Uma das barreiras para a adoção de silício customizado é a complexidade de escrever e otimizar o código que roda diretamente no hardware, garantindo desempenho e eficiência energética. A startup Wafer está utilizando aprendizado por reforço em modelos open source para ensinar a IA a escrever código kernel, que interage diretamente com o hardware no sistema operacional.

Imagem relacionada ao artigo de Wired AI
Imagem de apoio da materia original.

Além disso, Wafer aprimora modelos de linguagem como Claude, da Anthropic, e GPT, da OpenAI, com "agentic harnesses" — mecanismos que ampliam a capacidade desses modelos de gerar código otimizado para diferentes chips. Essa tecnologia tem atraído parcerias com empresas como AMD e Amazon, que buscam otimizar seus softwares para rodar com máxima eficiência em seus hardwares personalizados.

Desafios e Competição com a Nvidia

Apesar do sucesso da Nvidia, outras fabricantes como AMD, Amazon com seu Trainium, e Google com os TPUs, têm desenvolvido chips com desempenho teórico similar em operações de ponto flutuante, um parâmetro chave para cálculos simples. Contudo, a vantagem competitiva da Nvidia está em seu ecossistema de software que facilita a programação e manutenção do código para seus chips.

Em projetos como o da Anthropic, que precisou reescrever completamente seu código para rodar no Trainium, fica clara a dificuldade e o custo dessa adaptação. Wafer acredita que a IA pode reduzir essa barreira, consumindo a vantagem de software da Nvidia ao automatizar a otimização para diferentes silícios, tornando essa habilidade menos exclusiva.

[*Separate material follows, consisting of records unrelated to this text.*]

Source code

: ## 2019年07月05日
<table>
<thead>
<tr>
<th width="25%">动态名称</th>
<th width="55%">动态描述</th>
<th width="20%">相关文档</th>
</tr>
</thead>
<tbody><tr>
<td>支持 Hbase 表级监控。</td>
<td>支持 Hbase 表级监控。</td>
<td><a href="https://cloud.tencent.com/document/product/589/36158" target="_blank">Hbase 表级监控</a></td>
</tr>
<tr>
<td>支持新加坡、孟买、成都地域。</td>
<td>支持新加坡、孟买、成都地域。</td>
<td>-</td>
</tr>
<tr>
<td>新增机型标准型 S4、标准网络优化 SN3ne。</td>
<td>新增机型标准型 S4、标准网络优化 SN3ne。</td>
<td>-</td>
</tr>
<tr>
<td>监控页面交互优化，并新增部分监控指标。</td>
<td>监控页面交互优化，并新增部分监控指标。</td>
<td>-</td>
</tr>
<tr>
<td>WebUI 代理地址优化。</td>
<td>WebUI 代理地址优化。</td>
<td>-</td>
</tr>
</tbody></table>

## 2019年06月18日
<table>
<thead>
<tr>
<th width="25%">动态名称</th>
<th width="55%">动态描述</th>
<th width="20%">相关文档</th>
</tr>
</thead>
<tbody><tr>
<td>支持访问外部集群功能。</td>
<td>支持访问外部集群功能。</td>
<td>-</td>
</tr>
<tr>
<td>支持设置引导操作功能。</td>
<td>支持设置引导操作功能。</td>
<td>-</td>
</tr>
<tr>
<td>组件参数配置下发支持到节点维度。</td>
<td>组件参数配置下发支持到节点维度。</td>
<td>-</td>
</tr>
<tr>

IA no Design Automático de Chips

Além da otimização de código, a IA está revolucionando o próprio processo de design de chips. A Ricursive Intelligence, fundada por ex-engenheiras do Google, desenvolve tecnologias que automatizam etapas críticas do design físico e da verificação dos chips, os chamados "long poles" do desenvolvimento de silício.

Essas técnicas, inicialmente aplicadas no Google para otimizar o layout dos componentes dos processadores, agora são expandidas para automatizar ainda mais o processo, incluindo a integração de grandes modelos de linguagem que permitem que engenheiros interajam com o design por meio de linguagem natural.

Isso significa que, futuramente, pode ser possível "vibrar" (vibe) o design de um chip da mesma forma que se programa um aplicativo, tornando o processo mais acessível e flexível.

Investimentos e Perspectivas Futuras

O potencial dessa revolução atraiu investimentos significativos: Ricursive já captou US$ 335 milhões, avaliando a empresa em cerca de US$ 4 bilhões em poucos meses. A fundadora Anna Goldie vislumbra um futuro onde IA e hardware sejam co-desenvolvidos, com a IA ajustando seu próprio silício e código de forma recursiva, criando uma nova "lei de escala" para design de chips.

Impactos Práticos para o Mercado de Tecnologia

Se a democratização do design e otimização de chips via IA se concretizar, empresas de diversos setores poderão desenvolver silício personalizado para suas necessidades específicas, sem depender exclusivamente dos gigantes como Nvidia. Isso pode acelerar a inovação, reduzir custos e ampliar a diversidade de soluções no mercado.

Além disso, a redução da necessidade de engenheiros altamente especializados para otimização de código pode tornar o desenvolvimento mais ágil e acessível, fomentando uma competição mais saudável e estimulando novas parcerias entre startups e grandes players.